Balancing aesthetics with performance, whether on the road or in the slippery stuff, requires a lot of fiddling. Mohr now seems confident that the Sterrato delivers exactly the emotions a Lamborghini should, but with a new level of comfort and capability.
“At the end of the day, the hardest part, from a setup standpoint, is having a car that you can drive on a Nardo or on all the racetracks in the world, and have fun. You don’t feel uncomfortable because you’re still in touch with the car.

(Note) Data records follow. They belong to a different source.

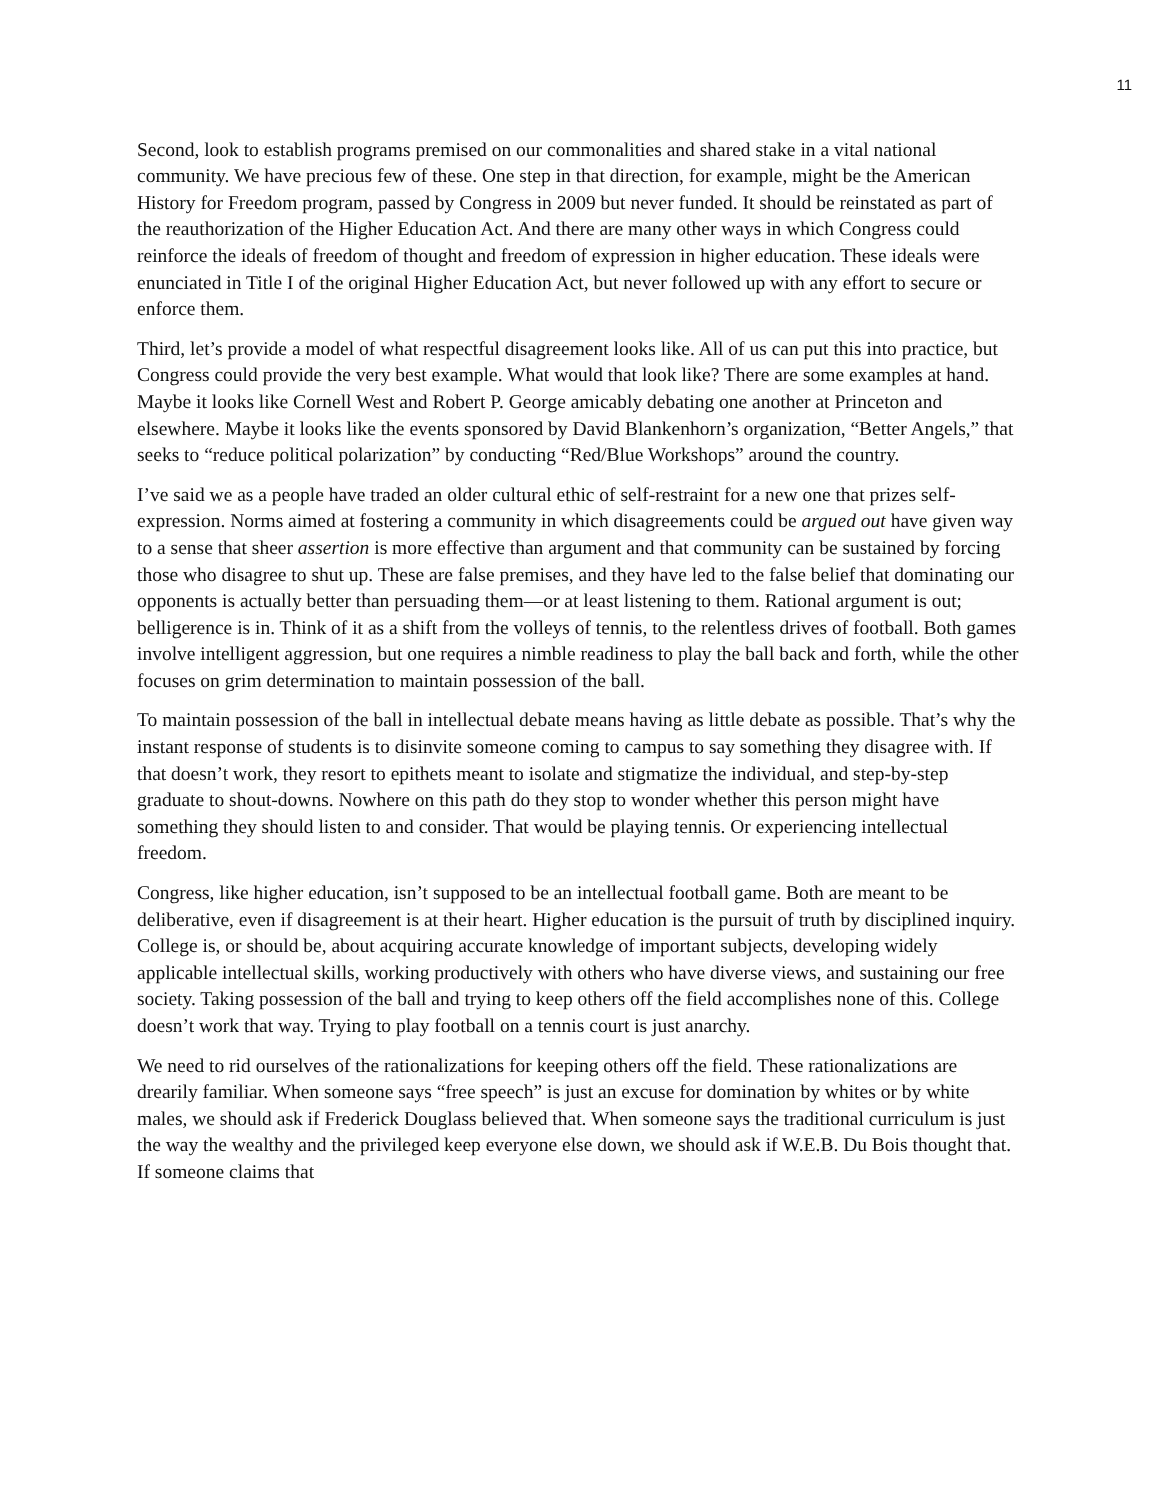11
Second, look to establish programs premised on our commonalities and shared stake in a vital national community. We have precious few of these. One step in that direction, for example, might be the American History for Freedom program, passed by Congress in 2009 but never funded. It should be reinstated as part of the reauthorization of the Higher Education Act. And there are many other ways in which Congress could reinforce the ideals of freedom of thought and freedom of expression in higher education. These ideals were enunciated in Title I of the original Higher Education Act, but never followed up with any effort to secure or enforce them.
Third, let’s provide a model of what respectful disagreement looks like. All of us can put this into practice, but Congress could provide the very best example. What would that look like? There are some examples at hand. Maybe it looks like Cornell West and Robert P. George amicably debating one another at Princeton and elsewhere. Maybe it looks like the events sponsored by David Blankenhorn’s organization, “Better Angels,” that seeks to “reduce political polarization” by conducting “Red/Blue Workshops” around the country.
I’ve said we as a people have traded an older cultural ethic of self-restraint for a new one that prizes self-expression. Norms aimed at fostering a community in which disagreements could be argued out have given way to a sense that sheer assertion is more effective than argument and that community can be sustained by forcing those who disagree to shut up. These are false premises, and they have led to the false belief that dominating our opponents is actually better than persuading them—or at least listening to them. Rational argument is out; belligerence is in. Think of it as a shift from the volleys of tennis, to the relentless drives of football. Both games involve intelligent aggression, but one requires a nimble readiness to play the ball back and forth, while the other focuses on grim determination to maintain possession of the ball.
To maintain possession of the ball in intellectual debate means having as little debate as possible. That’s why the instant response of students is to disinvite someone coming to campus to say something they disagree with. If that doesn’t work, they resort to epithets meant to isolate and stigmatize the individual, and step-by-step graduate to shout-downs. Nowhere on this path do they stop to wonder whether this person might have something they should listen to and consider. That would be playing tennis. Or experiencing intellectual freedom.
Congress, like higher education, isn’t supposed to be an intellectual football game. Both are meant to be deliberative, even if disagreement is at their heart. Higher education is the pursuit of truth by disciplined inquiry. College is, or should be, about acquiring accurate knowledge of important subjects, developing widely applicable intellectual skills, working productively with others who have diverse views, and sustaining our free society. Taking possession of the ball and trying to keep others off the field accomplishes none of this. College doesn’t work that way. Trying to play football on a tennis court is just anarchy.
We need to rid ourselves of the rationalizations for keeping others off the field. These rationalizations are drearily familiar. When someone says “free speech” is just an excuse for domination by whites or by white males, we should ask if Frederick Douglass believed that. When someone says the traditional curriculum is just the way the wealthy and the privileged keep everyone else down, we should ask if W.E.B. Du Bois thought that. If someone claims that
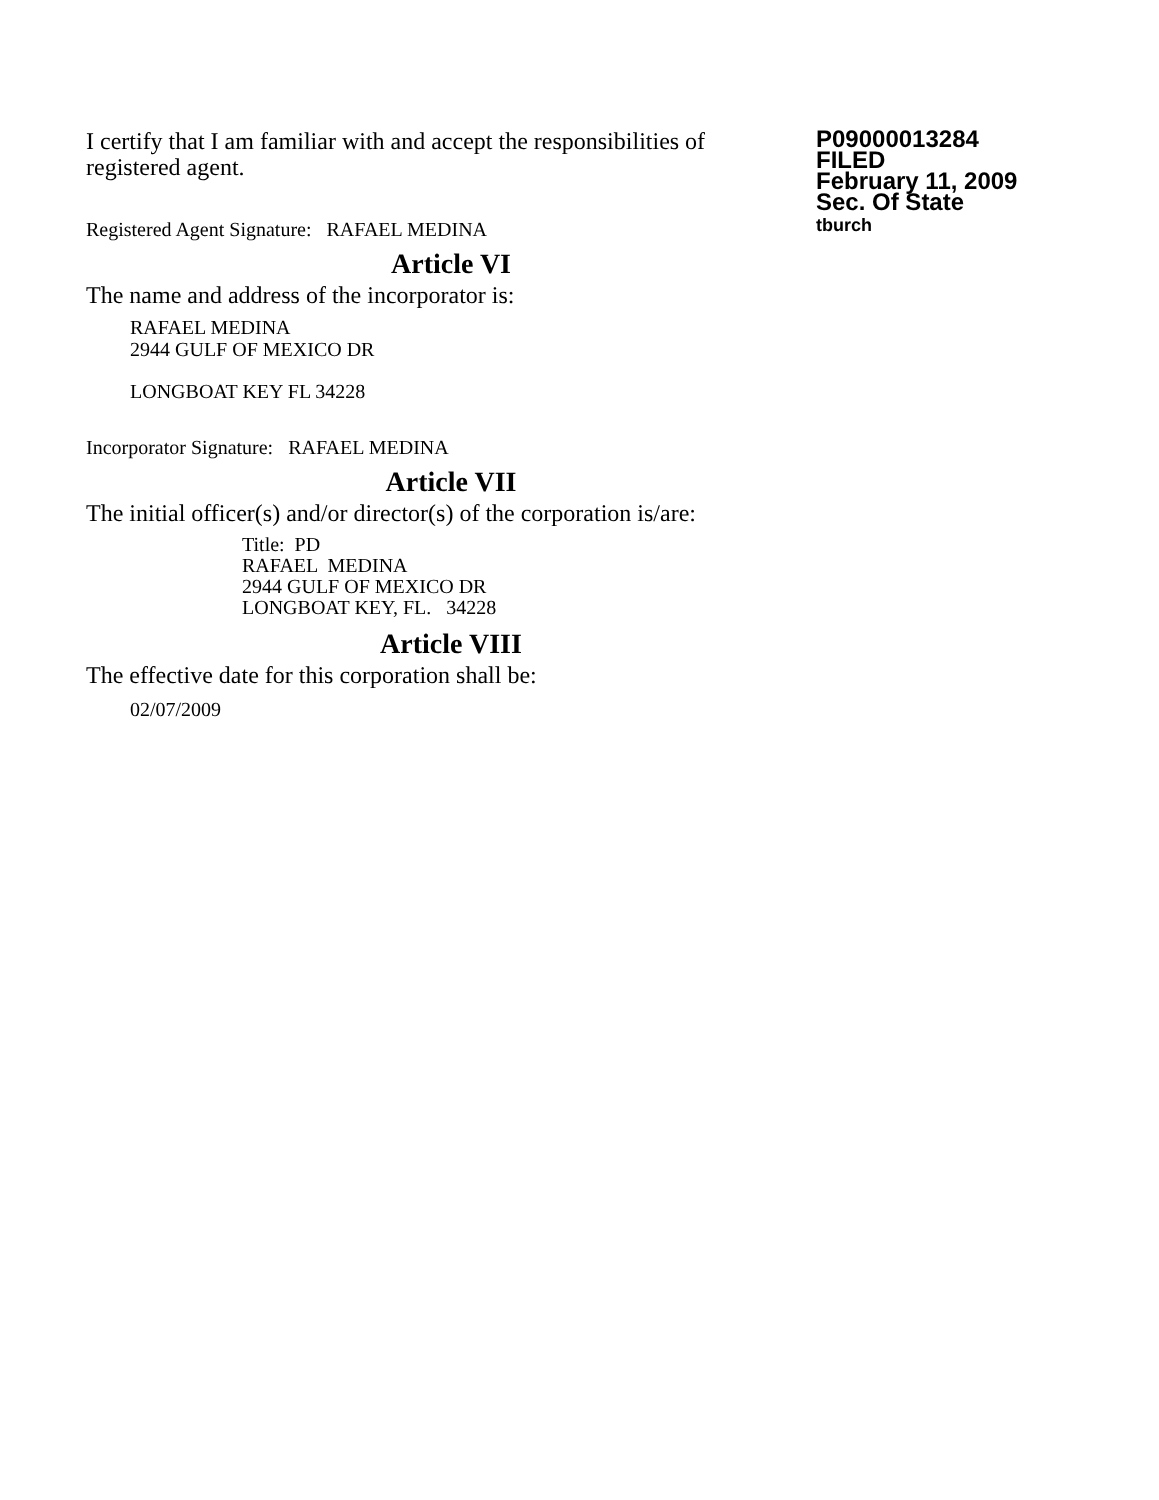I certify that I am familiar with and accept the responsibilities of registered agent.
Registered Agent Signature: RAFAEL MEDINA
P09000013284
FILED
February 11, 2009
Sec. Of State
tburch
Article VI
The name and address of the incorporator is:
RAFAEL MEDINA
2944 GULF OF MEXICO DR
LONGBOAT KEY FL 34228
Incorporator Signature: RAFAEL MEDINA
Article VII
The initial officer(s) and/or director(s) of the corporation is/are:
Title: PD
RAFAEL MEDINA
2944 GULF OF MEXICO DR
LONGBOAT KEY, FL. 34228
Article VIII
The effective date for this corporation shall be:
02/07/2009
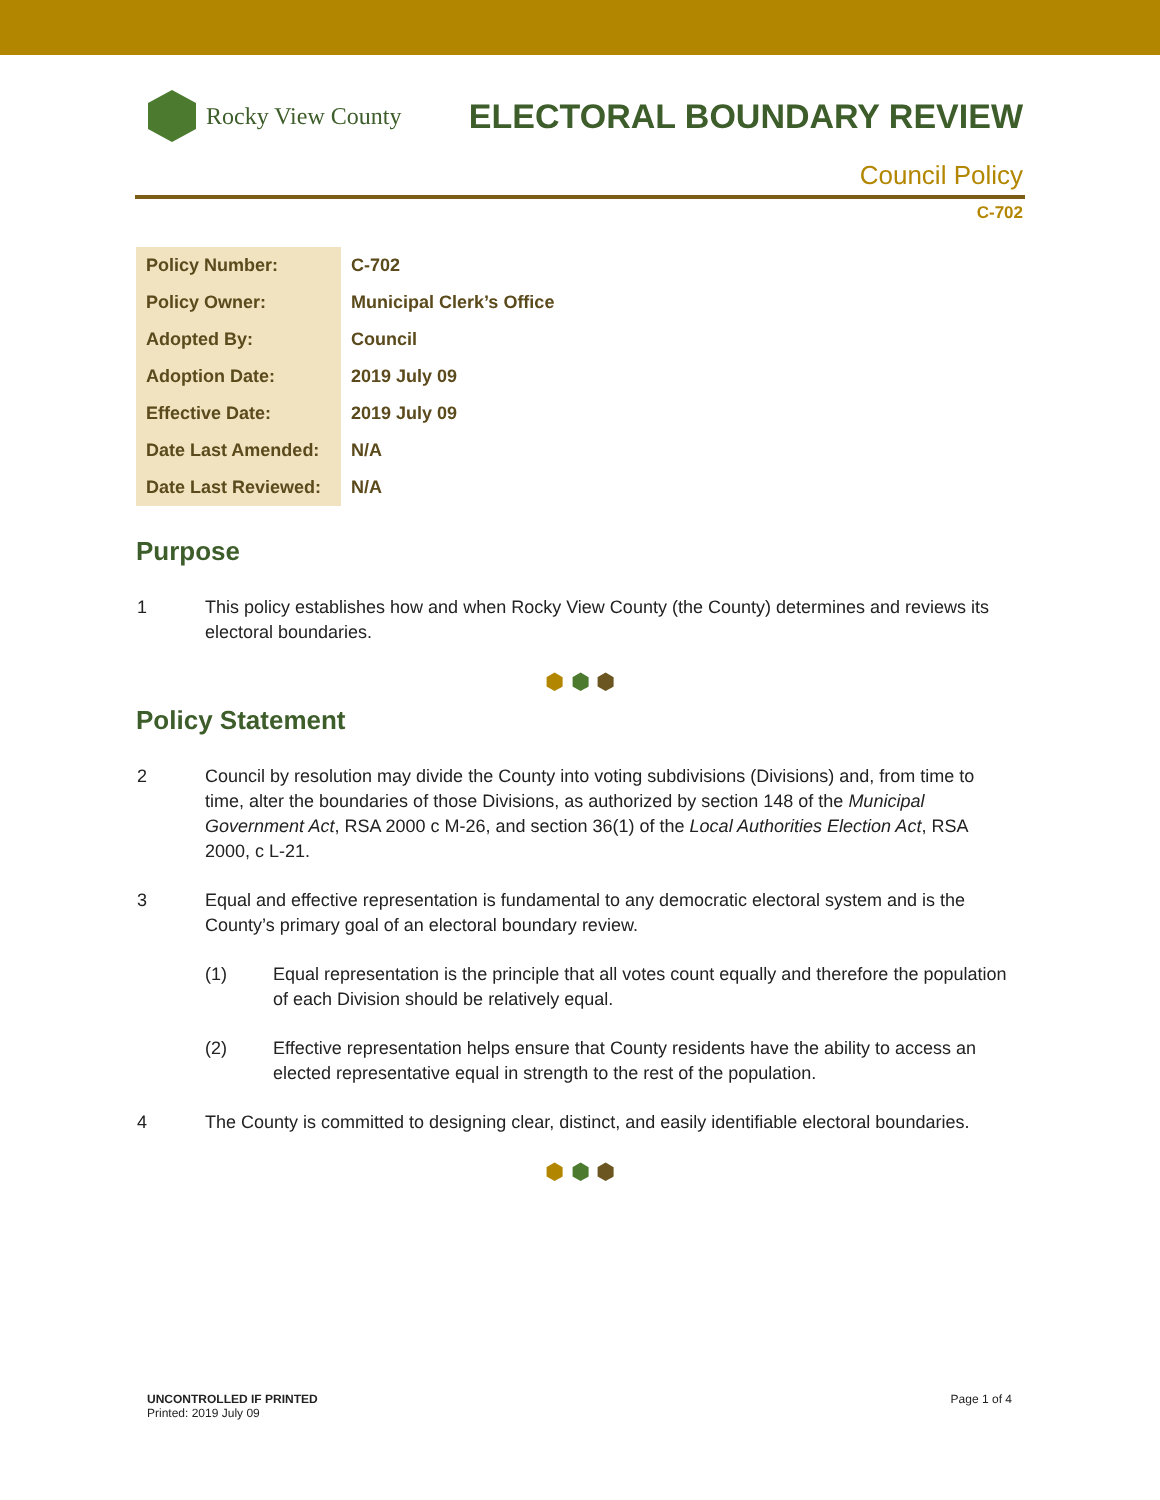Rocky View County
ELECTORAL BOUNDARY REVIEW
Council Policy
C-702
| Policy Number: | C-702 |
| Policy Owner: | Municipal Clerk’s Office |
| Adopted By: | Council |
| Adoption Date: | 2019 July 09 |
| Effective Date: | 2019 July 09 |
| Date Last Amended: | N/A |
| Date Last Reviewed: | N/A |
Purpose
1 This policy establishes how and when Rocky View County (the County) determines and reviews its electoral boundaries.
⬢ ⬢ ⬢
Policy Statement
2 Council by resolution may divide the County into voting subdivisions (Divisions) and, from time to time, alter the boundaries of those Divisions, as authorized by section 148 of the Municipal Government Act, RSA 2000 c M-26, and section 36(1) of the Local Authorities Election Act, RSA 2000, c L-21.
3 Equal and effective representation is fundamental to any democratic electoral system and is the County’s primary goal of an electoral boundary review.
(1) Equal representation is the principle that all votes count equally and therefore the population of each Division should be relatively equal.
(2) Effective representation helps ensure that County residents have the ability to access an elected representative equal in strength to the rest of the population.
4 The County is committed to designing clear, distinct, and easily identifiable electoral boundaries.
⬢ ⬢ ⬢
UNCONTROLLED IF PRINTED
Printed: 2019 July 09
Page 1 of 4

On the flip side, you go with the same car, With the same tire on gravel or snow and you drive like the rally champions of the 80s.”
But if 99 percent of Urus customers won’t take their six-figure supercharged SUV off-road, as Reggiani and Moore lamented in 2017, I’d suggest that fewer Huracan drivers will these days.
Mohr replied, “You can imagine, even if a customer doesn’t drift in gravel, they don’t have to worry about speed bumps or pot holes in the road. The car is more powerful and it’s actually more practical than a standard super sports car. But you still have the same involvement.”